The hard drive in my case failed in kind of a weird way. Only one of the partitions on the drive was malfunctioning. Upon booting the server, however, the bios complained about the drive being bad. So, better safe than sorry, I replaced the drive.
Raid level 1 is a mirrored raid. As with most raid levels, the hard drives being raided should be identical. It is possible to use different models and sizes in the same raid, but there are drawbacks such as a reduction in speed, possible increased failure rates, wasted space, etc. Replacing a drive in a mirrored raid is pretty straightforward. After identifying the problem drive, I physically removed the faulty drive and replaced it with a new one.
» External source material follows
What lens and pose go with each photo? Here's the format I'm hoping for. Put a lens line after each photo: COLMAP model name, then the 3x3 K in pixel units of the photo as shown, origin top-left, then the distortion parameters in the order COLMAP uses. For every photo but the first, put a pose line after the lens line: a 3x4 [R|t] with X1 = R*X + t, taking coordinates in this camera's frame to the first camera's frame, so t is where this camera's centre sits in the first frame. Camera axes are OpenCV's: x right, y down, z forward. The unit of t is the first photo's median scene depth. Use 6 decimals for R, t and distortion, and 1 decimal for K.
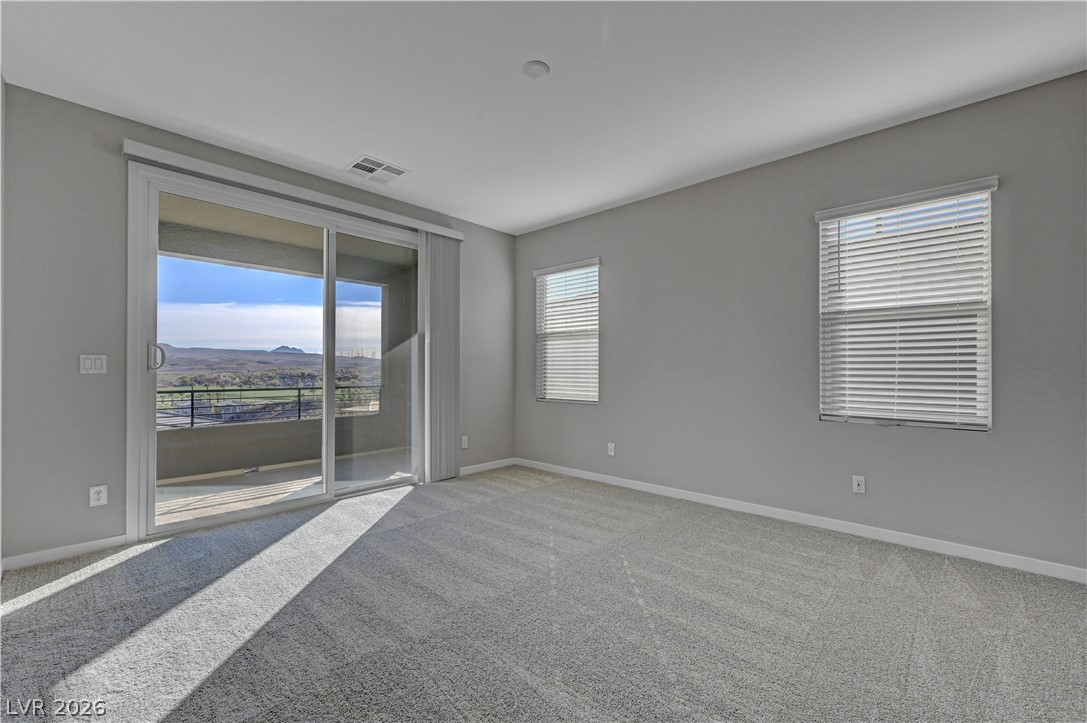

The secondary drive was the failed drive, so this replacement was pretty easy. In the case of a primary drive failure, it’s easiest to move the secondary drive into the primary slot before replacing the failed drive.
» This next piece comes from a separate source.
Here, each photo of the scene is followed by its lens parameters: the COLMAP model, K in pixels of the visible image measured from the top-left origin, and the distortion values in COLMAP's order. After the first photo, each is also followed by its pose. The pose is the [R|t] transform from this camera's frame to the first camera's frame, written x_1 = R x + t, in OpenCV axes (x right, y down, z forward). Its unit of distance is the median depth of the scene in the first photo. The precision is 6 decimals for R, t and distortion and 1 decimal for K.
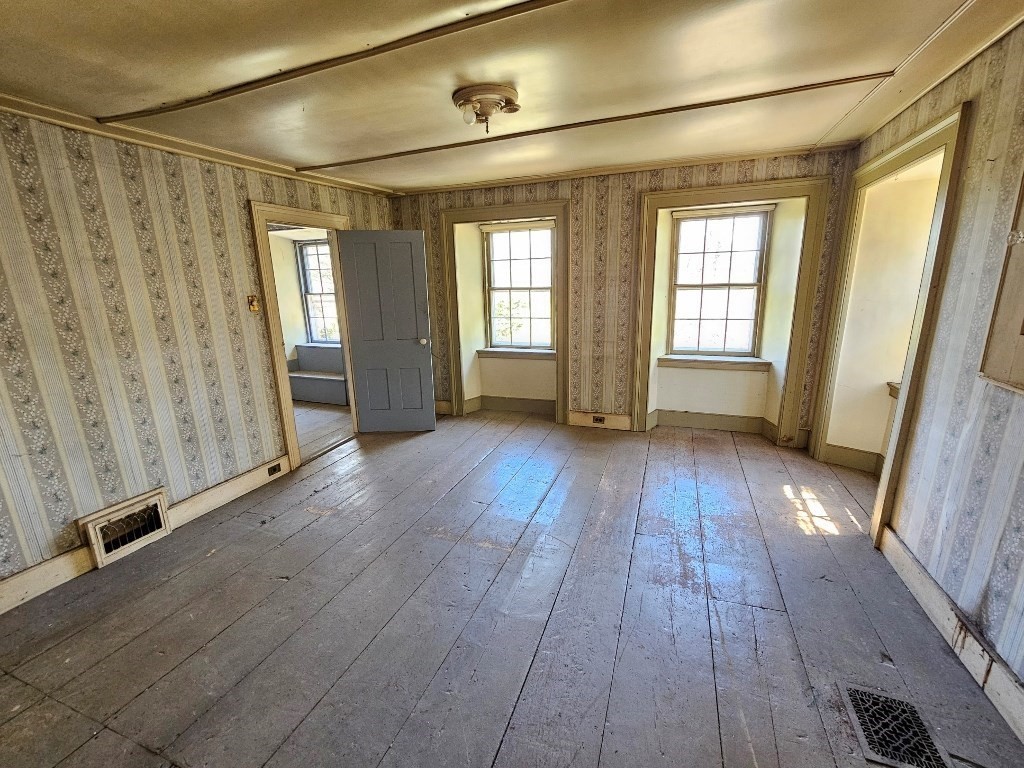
lens RADIAL K [[430.8, 0, 511.4], [0, 430.8, 386.4], [0, 0, 1]] dist [0.000318, -0.000440]
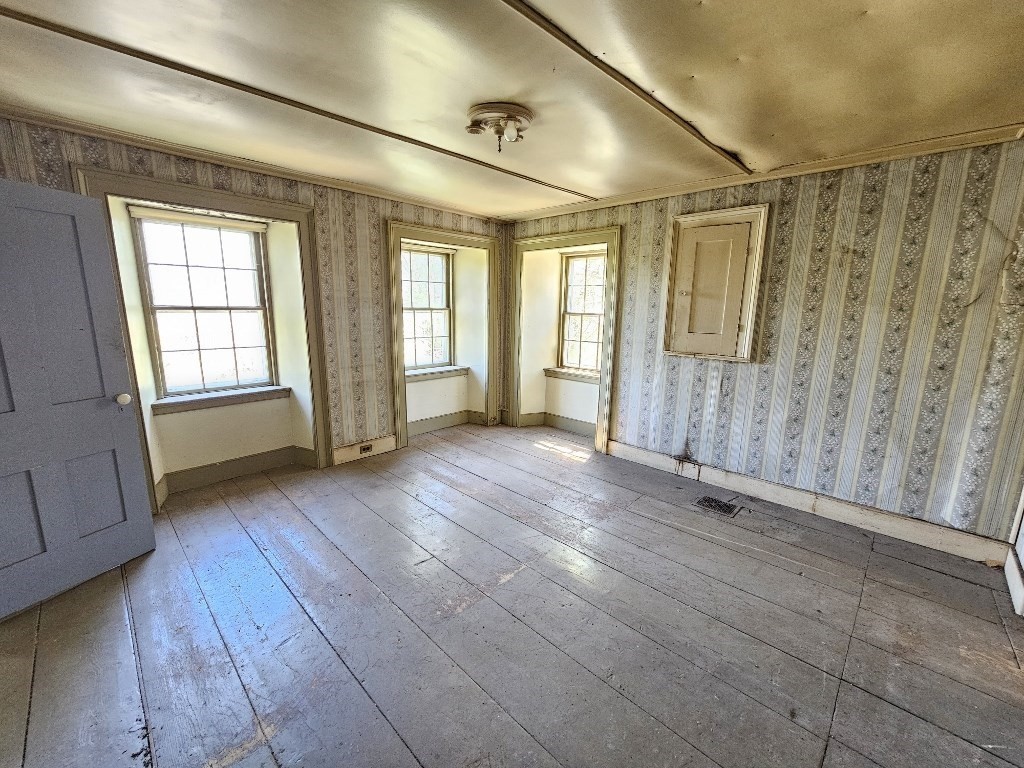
lens RADIAL K [[419.6, 0, 512.7], [0, 419.6, 384.6], [0, 0, 1]] dist [-0.000822, -0.000559]
pose [[0.394847, -0.142761, 0.907587, -0.521467], [0.190980, 0.979029, 0.070913, -0.068352], [-0.898678, 0.145331, 0.413831, 0.344206]]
Once the new drive has been installed, boot the system up and it should load up your favorite Linux distro. The system should boot normally with a few errors regarding the degraded raid state.
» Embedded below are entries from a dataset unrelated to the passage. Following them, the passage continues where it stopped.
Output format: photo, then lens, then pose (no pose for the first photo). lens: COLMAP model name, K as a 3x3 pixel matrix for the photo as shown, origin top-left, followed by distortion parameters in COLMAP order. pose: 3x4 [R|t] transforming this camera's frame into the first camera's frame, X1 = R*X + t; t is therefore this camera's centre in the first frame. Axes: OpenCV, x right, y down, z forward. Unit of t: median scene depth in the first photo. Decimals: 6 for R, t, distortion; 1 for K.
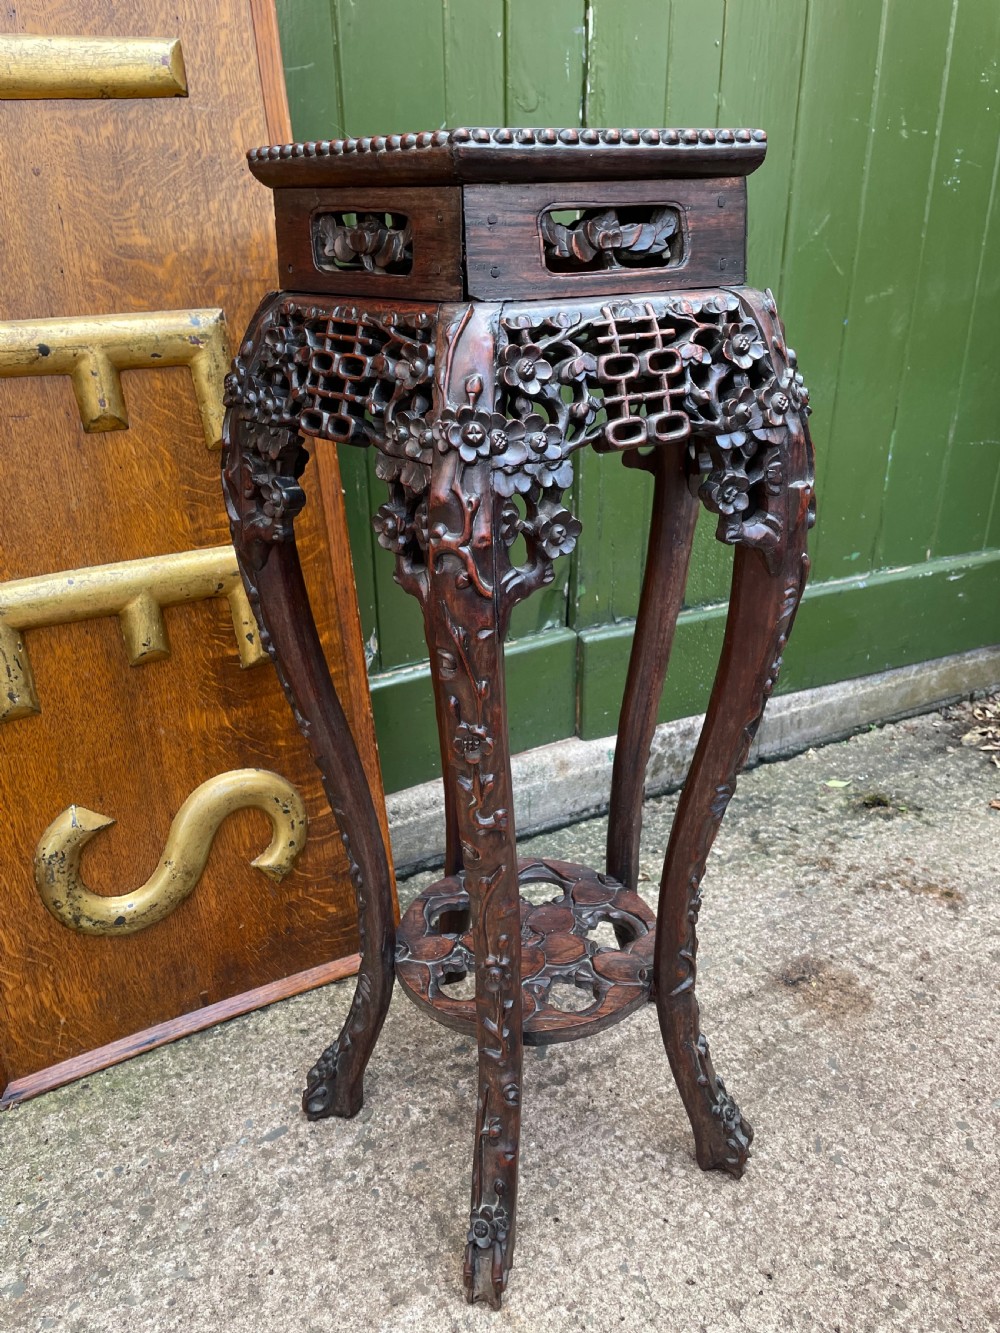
lens RADIAL K [[1012.2, 0, 509.0], [0, 1012.2, 663.0], [0, 0, 1]] dist [0.087321, -0.119246]
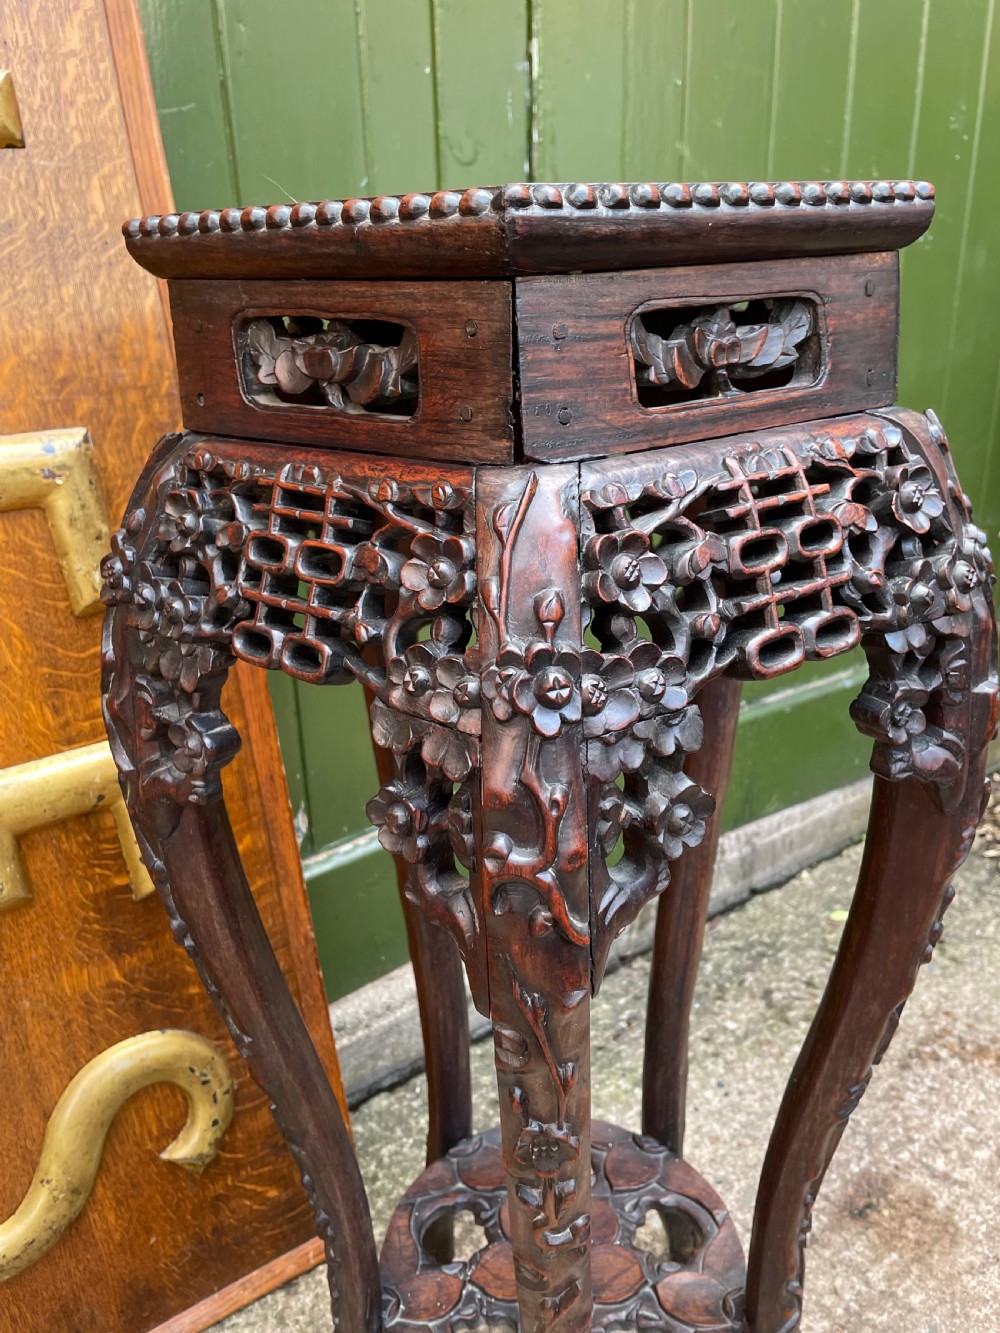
lens RADIAL K [[1020.8, 0, 510.3], [0, 1020.8, 663.6], [0, 0, 1]] dist [0.075947, -0.114240]
pose [[0.991457, -0.063460, 0.113957, -0.073194], [0.068552, 0.996791, -0.041331, -0.125237], [-0.110969, 0.048790, 0.992626, 0.240015]]
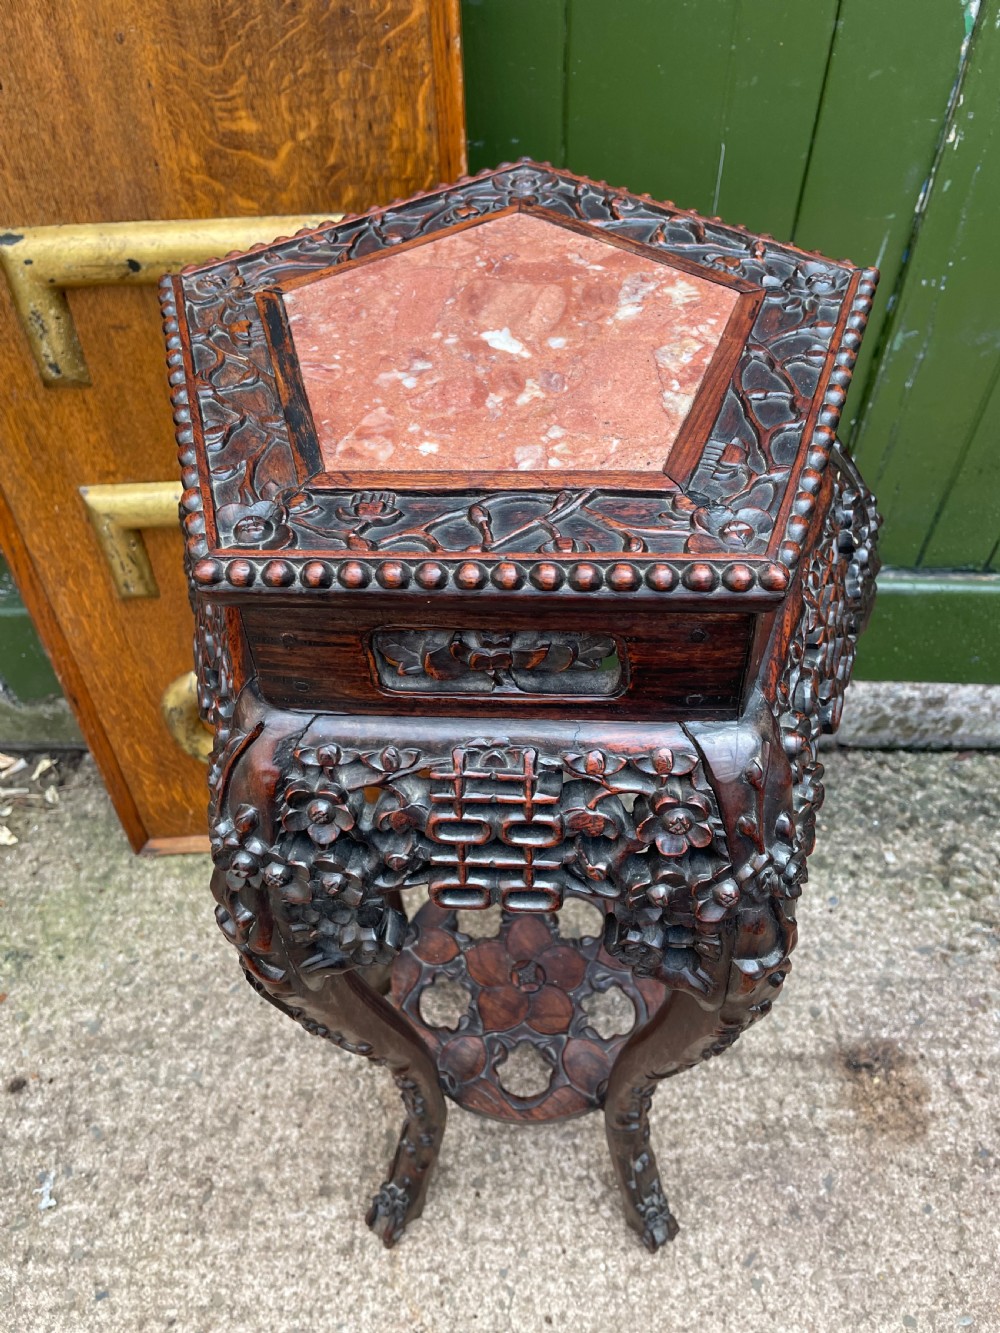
lens RADIAL K [[1018.1, 0, 497.5], [0, 1018.1, 668.7], [0, 0, 1]] dist [0.080109, -0.114521]
pose [[0.872147, 0.369869, -0.320243, 0.194299], [-0.183094, 0.853755, 0.487420, -0.450372], [0.453691, -0.366467, 0.812321, 0.287692]]
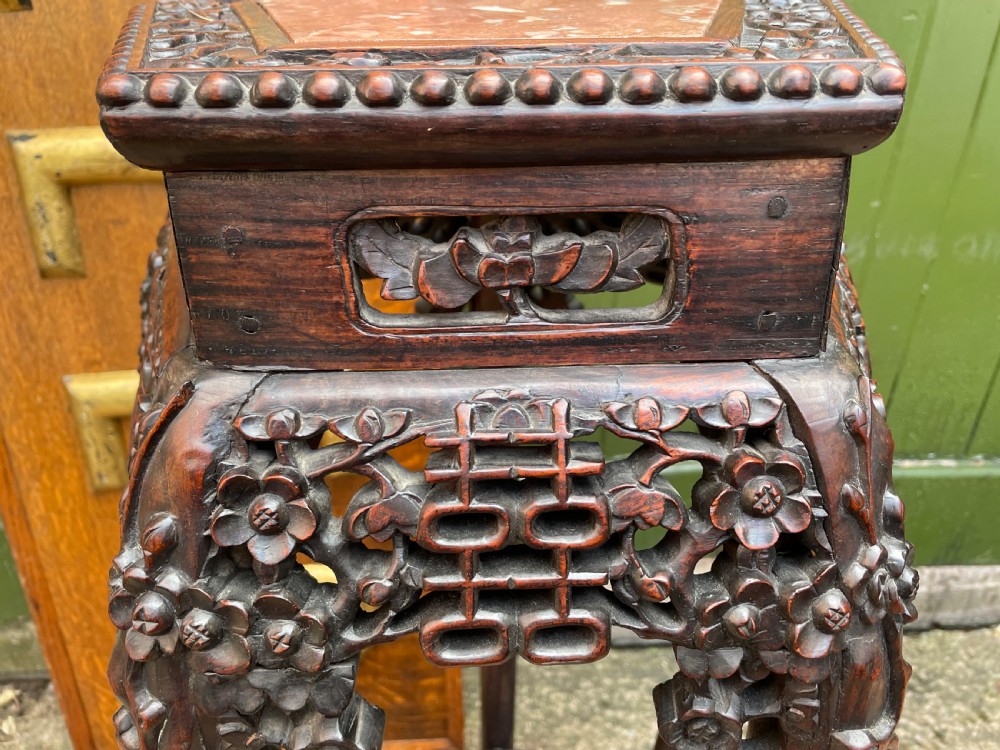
lens RADIAL K [[769.5, 0, 511.9], [0, 769.5, 366.2], [0, 0, 1]] dist [0.073948, -0.113460]
pose [[0.913934, 0.219444, -0.341423, 0.149033], [-0.179996, 0.973123, 0.143640, -0.260851], [0.363768, -0.069822, 0.928869, 0.397784]]
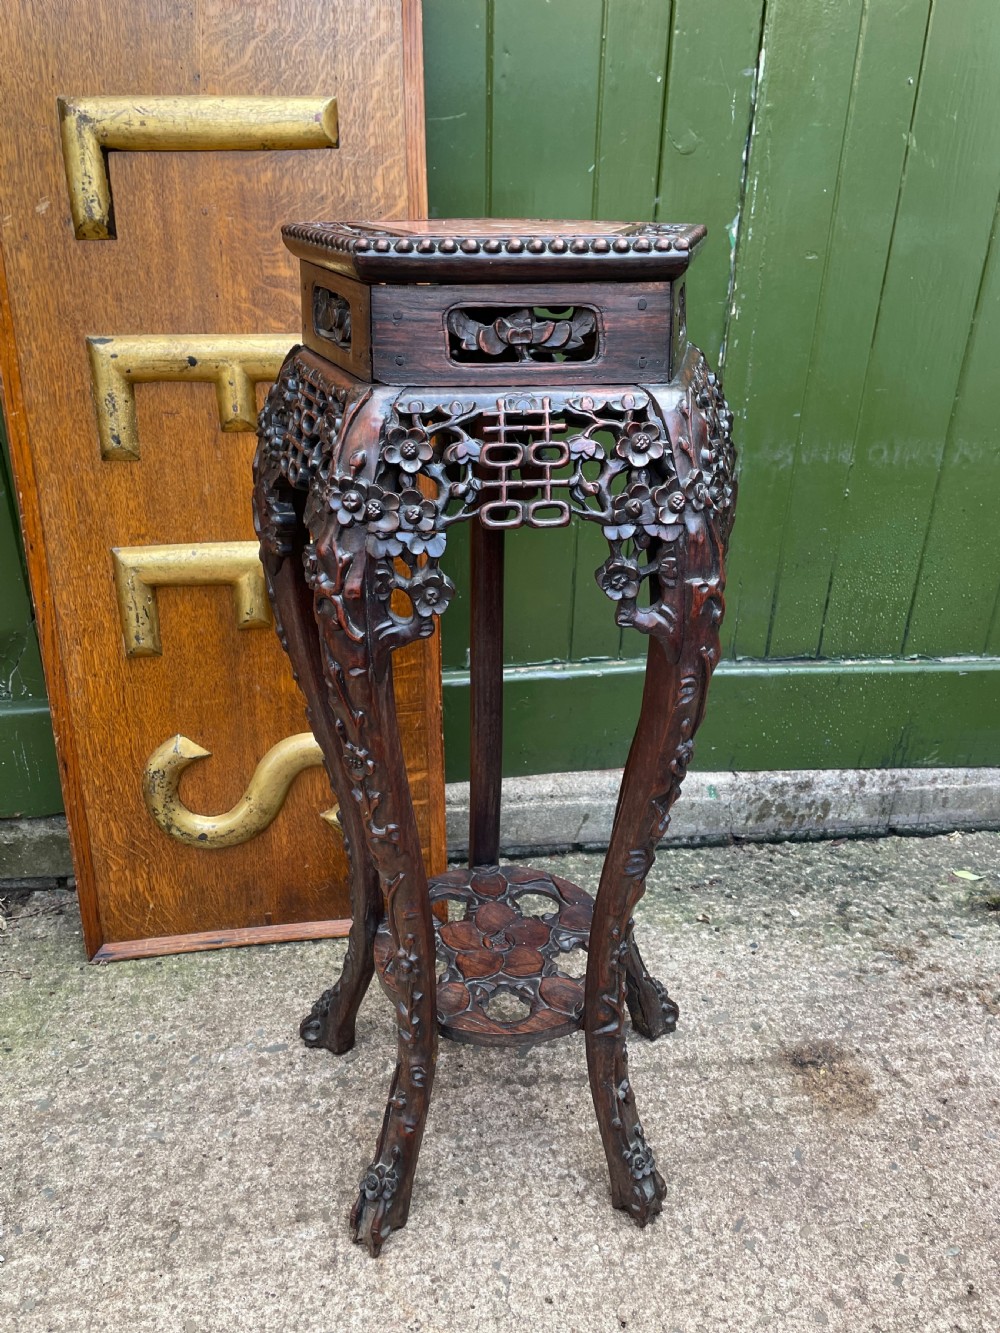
lens RADIAL K [[1010.0, 0, 498.8], [0, 1010.0, 657.7], [0, 0, 1]] dist [0.087214, -0.116701]
pose [[0.930922, 0.181044, -0.317186, 0.296701], [-0.172747, 0.983466, 0.054342, -0.082472], [0.321779, 0.004205, 0.946805, -0.015115]]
After the system has booted, login to the system and use fdisk to partition the new drive. Make sure you set the drive IDs back to Linux raid. When finished, the partition table will look something like this :
Device Boot Start End Blocks Id System /dev/hdb1 * 1 26 208813+ fd Linux raid autodetect /dev/hdb2 27 3850 30716280 fd Linux raid autodetect /dev/hdb3 3851 5125 10241437+ fd Linux raid autodetect /dev/hdb4 5126 19457 115121790 f W95 Ext'd (LBA) /dev/hdb5 5126 6400 10241406 fd Linux raid autodetect /dev/hdb6 6401 7037 5116671 fd Linux raid autodetect /dev/hdb7 7038 7164 1020096 82 Linux swap /dev/hdb8 7165 19457 98743491 fd Linux raid autodetect
Once the partitions have been set up, you need to format the drive with a filesystem. This is a pretty painless process depending on your filesystem of choice. I happen to be using ext3 as my filesystem, so I use the mke2fs program to format the drive. To format an ext3 partition use the following command (This command, as well as the commands that follow, need to be run as root, so be sure to use sudo.) :
mke2fs -j /dev/hdb1
Once all of the drives have been formatted you can move on to creating the swap partition. This is done using the mkswap program as follows :
mkswap /dev/hdb7
Once the swap drive has been formatted, activate it so the system can use it. The swapon command achieves this goal :
swapon -a /dev/hdb7
And finally you can add the drives to the raid using mdadm. mdadm is a single command with a plethora of uses. It builds, monitors, and alters raid arrays. To add a drive to the array use the following :
mdadm -a /dev/md1 /dev/hdb1
And that’s all there is to it. If you’d like to watch the array rebuild itself, about as much fun as watching paint dry, you can do the following :
watch cat /proc/mdstat
And that’s all there is to it. Software raid has come a long way and it’s quite stable these days. I’ve been happily running it on my Linux machines for several years now. It works well when hardware raid is not available or as a cheaper solution. I’m quite happy with the performance and reliability of software raid and I definitely recommend it.